**Data supplied**
· · · ·

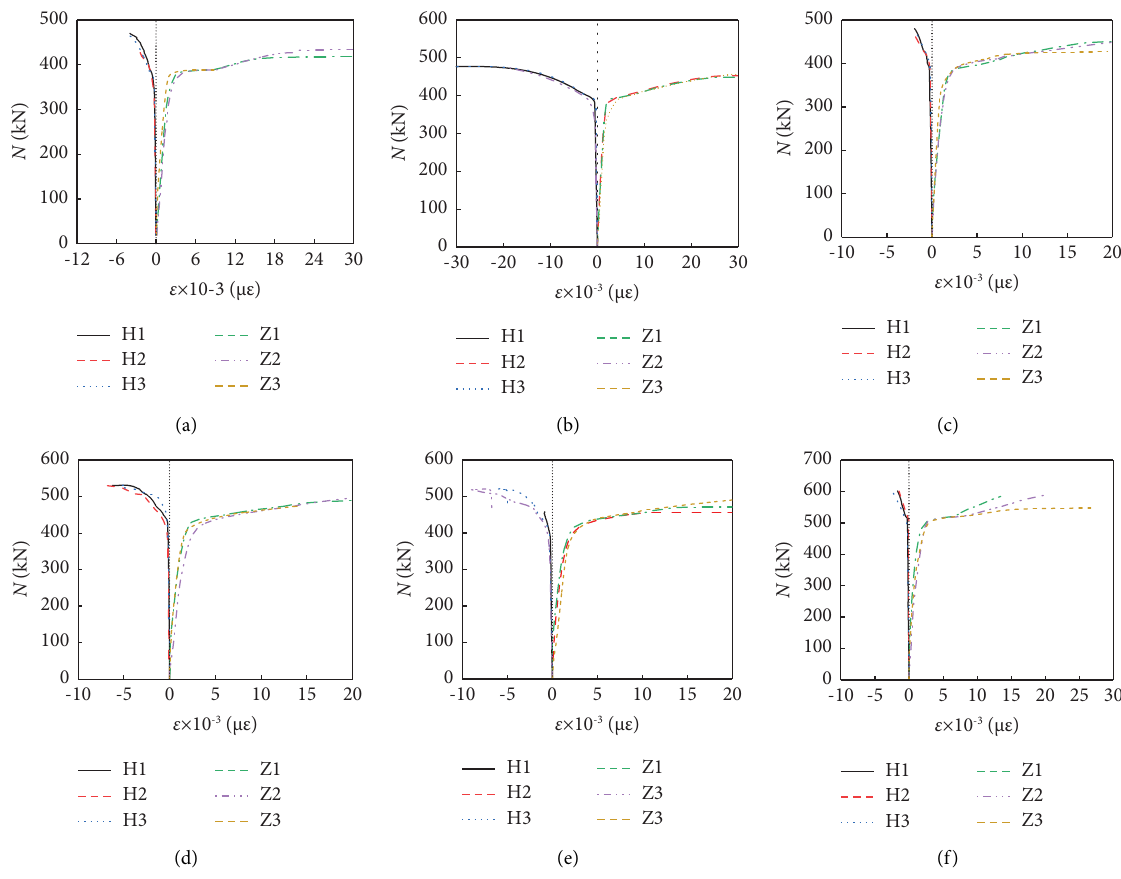
Figure 12: Flat section assumption: (a) 89-40, (b) 114-0, (c) 114-30, (d) 114-40, (e) 114-50, and (f) 139-40.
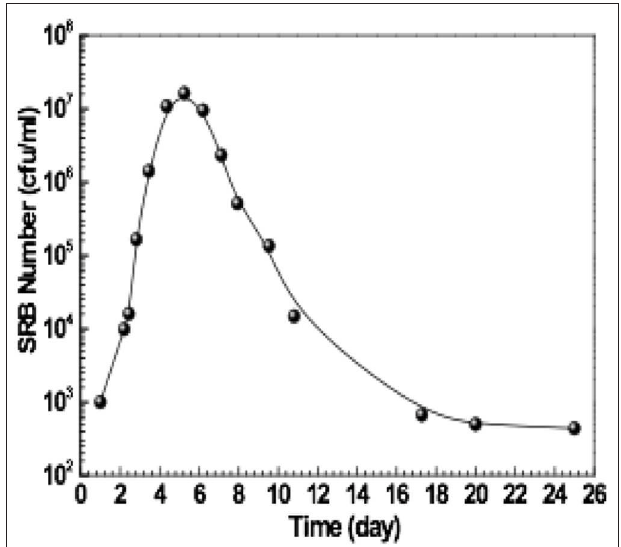
FIGURE 2 | Growth curve of sulfate-reducing bacteria (SRB) in the API RP-38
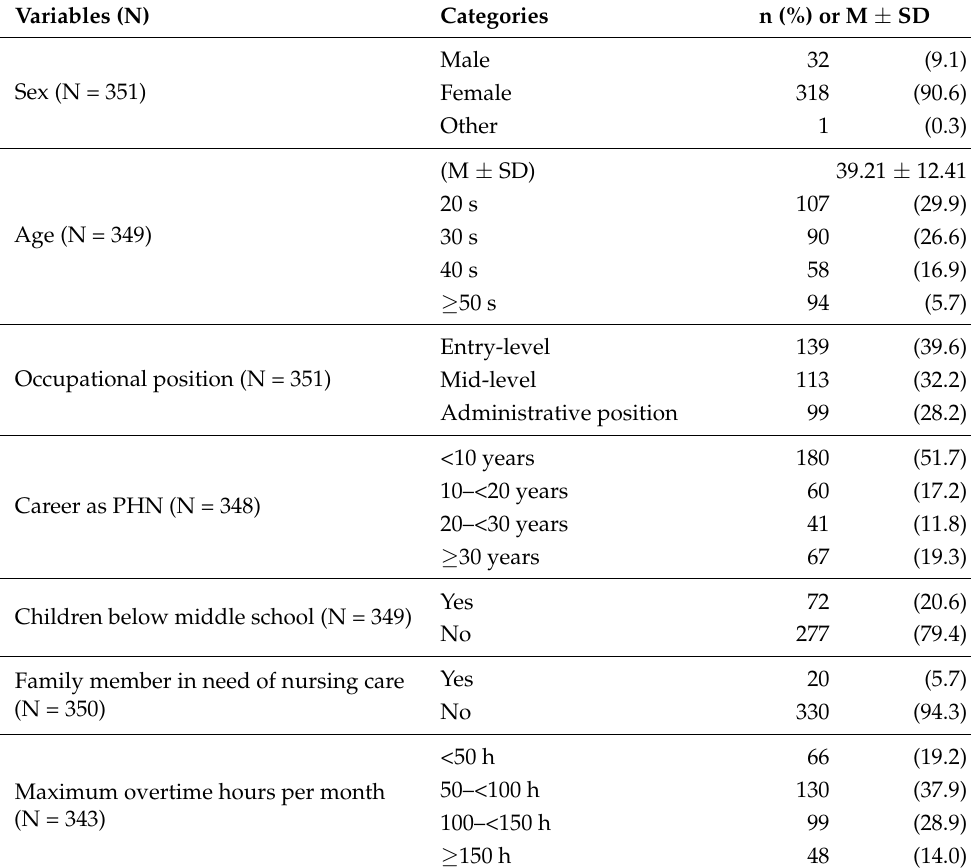
Table 1. Socio-demographic data of the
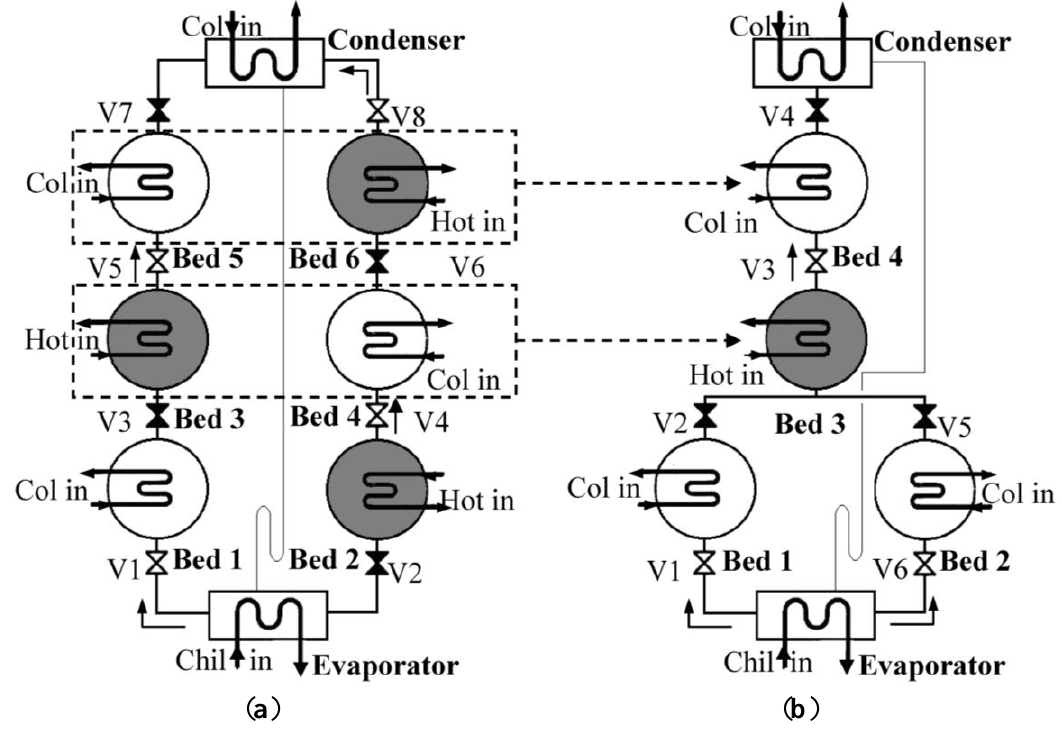
Figure 1. Schemata of ( a ) six-bed, three-stage chiller of Saha et al. [1] and ( b ) proposed design of four-bed, three-stage adsorption cycle with operation mode A (see Table 1b).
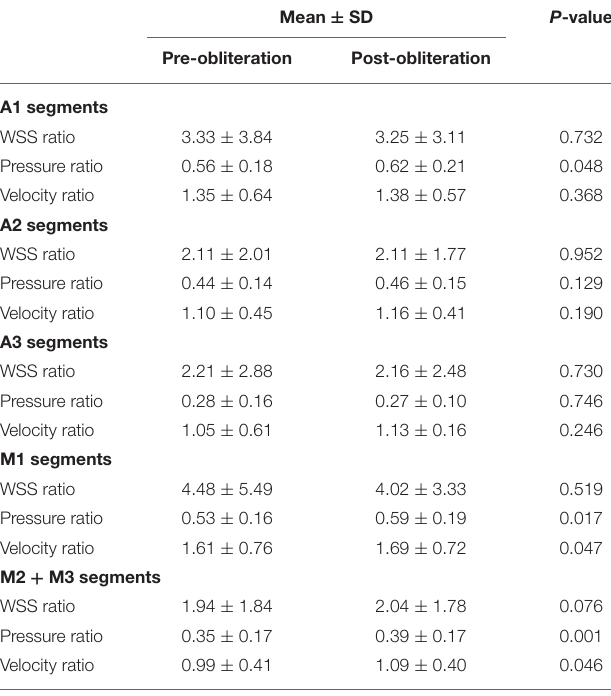
TABLE 2 | Hemodynamic changes in the distal arteries after obliteration of aneurysms. Mean ± SD P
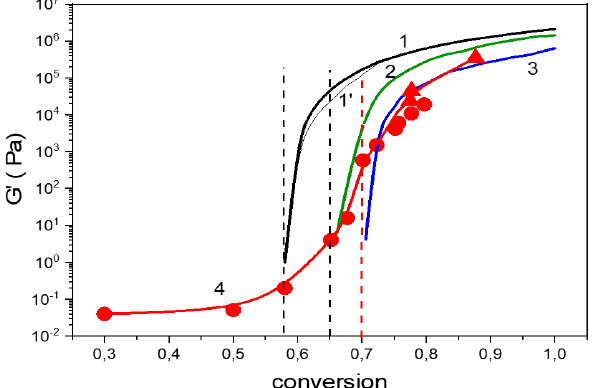
Figure 7. Evolution of the storage modulus as a function of conversion in the F4D2000–PPO3BMI system. T = 70 °C, theoretical curves (1–3): 1: ideal random system-affine network; 1’: gradual transition from the phantom to the affine network; 2: α intra = 0.06; 3: α intra = 0.11; curve 4: experimental data; ● network formation in between plates of rheometer; ▲ network formed in the mold. Dash lines: critical conversions of the ideal system and including the corresponding cyclization.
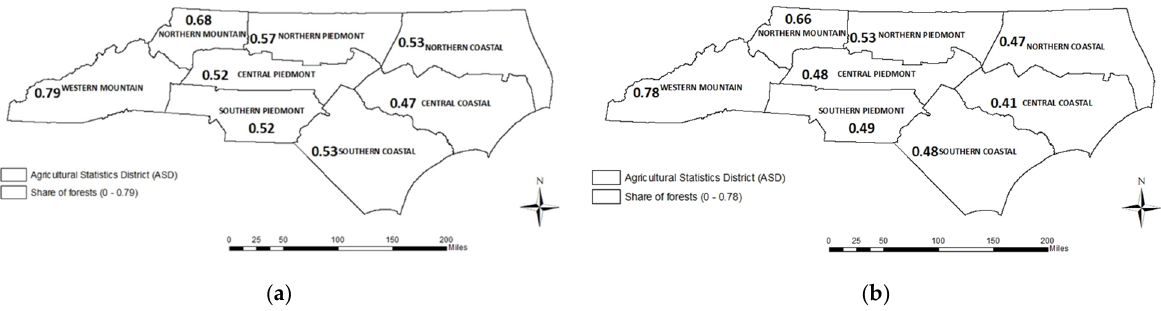
Figure 1. Map of Agricultural Statistical Districts (ASDs) in North Carolina based on the share of forestland in CDL ( a ) and share of forestland in the NLCD ( b ). forestland in CDL ( a ) and share of forestland in the NLCD ( b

· · · ·

**What this task involves**
Beginning with the line above that contains "FIGURE 2 | Growth" and finishing with the line that contains "Figure 1. Schemata", print those lines exactly and only. Skip all pictures.

**Written solution**
FIGURE 2 | Growth curve of sulfate-reducing bacteria (SRB) in the API RP-38
Table 1. Socio-demographic data of the
Figure 1. Schemata of ( a ) six-bed, three-stage chiller of Saha et al. [1] and ( b ) proposed design of four-bed, three-stage adsorption cycle with operation mode A (see Table 1b).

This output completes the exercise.